Mullá Husayn observa avec émerveillement son hôte écrire d’une rapidité étonnante, sa voix chantant d’un ton mélodieux pendant que sa plume marquait le papier. Avec chaque note qu’il chantait et chaque mot qu’il révélait, il ressentait son esprit s’envoler toujours plus haut dans les collines et les vallées du paradis lui-même. Mullá Husayn, complètement transporté et dans un état d’extase, se rendit compte soudainement que le matin était venu quand il entendit l’appel à la prière de l’aube. La date était le 23 mai 1844. Son hôte s’adressa alors à lui en ces termes :

Ô toi qui es le premier à croire en moi! En vérité je le dis, je suis le Báb, la Porte de Dieu, et tu es le Bábu'l-Báb, la porte de cette Porte. Dix-huit âmes doivent d'abord, spontanément et de leur plein gré, m'accepter et reconnaître la vérité de ma révélation. Sans avoir été avertie ni invitée, chacune de ces âmes devra, indépendamment, chercher à me trouver. Et lorsque leur nombre sera complet, l'une d'elles devra être choisie pour m'accompagner dans mon pèlerinage à La Mecque et à Médine. Il vous incombe de ne pas divulguer, ni à vos compagnons, ni à toute autre personne, ce que vous avez vu et entendu. Soyez occupé à prier et à enseigner.

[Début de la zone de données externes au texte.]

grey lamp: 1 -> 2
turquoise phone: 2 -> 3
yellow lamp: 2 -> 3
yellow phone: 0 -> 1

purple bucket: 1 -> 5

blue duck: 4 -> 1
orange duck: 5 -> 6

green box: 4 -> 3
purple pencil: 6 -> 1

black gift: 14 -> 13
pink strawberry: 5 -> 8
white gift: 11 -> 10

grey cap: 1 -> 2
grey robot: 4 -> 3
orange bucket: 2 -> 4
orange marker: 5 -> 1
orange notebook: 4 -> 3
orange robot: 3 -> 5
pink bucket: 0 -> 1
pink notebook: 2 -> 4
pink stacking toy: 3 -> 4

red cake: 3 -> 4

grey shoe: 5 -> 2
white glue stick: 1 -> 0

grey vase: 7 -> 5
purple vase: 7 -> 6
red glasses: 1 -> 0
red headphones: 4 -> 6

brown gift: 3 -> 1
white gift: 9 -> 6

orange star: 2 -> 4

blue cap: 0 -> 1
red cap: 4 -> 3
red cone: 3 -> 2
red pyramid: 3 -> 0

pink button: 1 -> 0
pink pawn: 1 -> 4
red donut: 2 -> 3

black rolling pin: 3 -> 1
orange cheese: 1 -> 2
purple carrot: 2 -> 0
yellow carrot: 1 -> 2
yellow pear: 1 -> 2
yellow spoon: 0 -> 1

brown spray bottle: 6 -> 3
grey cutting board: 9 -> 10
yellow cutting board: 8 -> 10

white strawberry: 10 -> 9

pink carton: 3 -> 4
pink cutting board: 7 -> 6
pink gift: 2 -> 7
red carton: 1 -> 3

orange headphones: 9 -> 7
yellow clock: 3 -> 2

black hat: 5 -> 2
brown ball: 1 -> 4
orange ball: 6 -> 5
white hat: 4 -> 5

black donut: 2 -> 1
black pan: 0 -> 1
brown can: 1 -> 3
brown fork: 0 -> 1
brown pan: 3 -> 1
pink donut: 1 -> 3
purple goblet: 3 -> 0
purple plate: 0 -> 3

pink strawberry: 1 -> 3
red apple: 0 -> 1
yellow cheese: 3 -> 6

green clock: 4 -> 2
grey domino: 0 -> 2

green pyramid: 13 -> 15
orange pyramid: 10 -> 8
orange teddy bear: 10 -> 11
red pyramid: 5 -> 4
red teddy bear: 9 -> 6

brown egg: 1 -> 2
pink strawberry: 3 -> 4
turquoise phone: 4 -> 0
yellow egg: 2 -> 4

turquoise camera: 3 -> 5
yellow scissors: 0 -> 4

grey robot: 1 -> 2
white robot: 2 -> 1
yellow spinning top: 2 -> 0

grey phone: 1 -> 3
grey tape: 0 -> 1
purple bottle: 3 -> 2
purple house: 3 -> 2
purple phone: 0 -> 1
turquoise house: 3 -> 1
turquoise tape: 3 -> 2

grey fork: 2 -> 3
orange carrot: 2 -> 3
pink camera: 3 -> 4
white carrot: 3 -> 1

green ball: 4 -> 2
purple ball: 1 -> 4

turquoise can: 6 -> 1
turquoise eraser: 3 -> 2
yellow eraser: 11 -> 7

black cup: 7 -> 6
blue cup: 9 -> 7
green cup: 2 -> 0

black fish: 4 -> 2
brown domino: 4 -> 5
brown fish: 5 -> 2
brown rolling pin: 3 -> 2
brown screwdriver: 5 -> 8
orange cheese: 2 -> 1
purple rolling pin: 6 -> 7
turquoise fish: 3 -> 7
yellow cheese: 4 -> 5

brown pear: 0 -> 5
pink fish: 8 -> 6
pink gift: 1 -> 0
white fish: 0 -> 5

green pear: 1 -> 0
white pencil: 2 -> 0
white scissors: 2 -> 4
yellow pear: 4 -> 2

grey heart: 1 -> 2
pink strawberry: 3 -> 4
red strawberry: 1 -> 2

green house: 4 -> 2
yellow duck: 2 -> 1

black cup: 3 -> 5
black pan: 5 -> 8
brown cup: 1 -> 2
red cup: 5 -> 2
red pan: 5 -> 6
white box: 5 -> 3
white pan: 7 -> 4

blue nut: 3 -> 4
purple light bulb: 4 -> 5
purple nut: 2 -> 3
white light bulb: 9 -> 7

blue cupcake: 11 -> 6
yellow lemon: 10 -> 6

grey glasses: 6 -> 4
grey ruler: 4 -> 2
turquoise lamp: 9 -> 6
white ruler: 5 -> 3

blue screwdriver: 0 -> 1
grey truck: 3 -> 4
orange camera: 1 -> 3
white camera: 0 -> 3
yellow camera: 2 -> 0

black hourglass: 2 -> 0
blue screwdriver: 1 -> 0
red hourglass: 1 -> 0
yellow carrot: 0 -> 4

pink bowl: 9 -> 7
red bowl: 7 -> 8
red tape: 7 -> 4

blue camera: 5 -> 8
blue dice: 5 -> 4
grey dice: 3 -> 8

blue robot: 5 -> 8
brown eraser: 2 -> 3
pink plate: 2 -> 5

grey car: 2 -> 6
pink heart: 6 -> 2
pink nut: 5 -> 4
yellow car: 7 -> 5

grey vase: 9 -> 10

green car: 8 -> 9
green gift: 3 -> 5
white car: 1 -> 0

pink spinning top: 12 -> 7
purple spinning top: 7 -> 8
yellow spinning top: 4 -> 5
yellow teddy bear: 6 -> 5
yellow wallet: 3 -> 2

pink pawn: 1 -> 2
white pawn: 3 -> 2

Ces dix-huit personnes, dont le premier fut Mullá Husayn et le dix-neuvième le Báb, devinrent connus sous le nom de « Lettres du Vivant ». Après avoir reçu des instructions du Báb, qui le laissa ensuite partir, Mullá Husayn quitta la demeure du Báb un homme.

[1] Samuel F. Morse envoya le premier message télégraphique aux États-Unis le 24 mai 1844, utilisant une citation de la bible: « Quelle est l’œuvre de Dieu? » (Nombres 23: 23). Cette citation avait été choisie par une dame nommée Annie Ellsworth.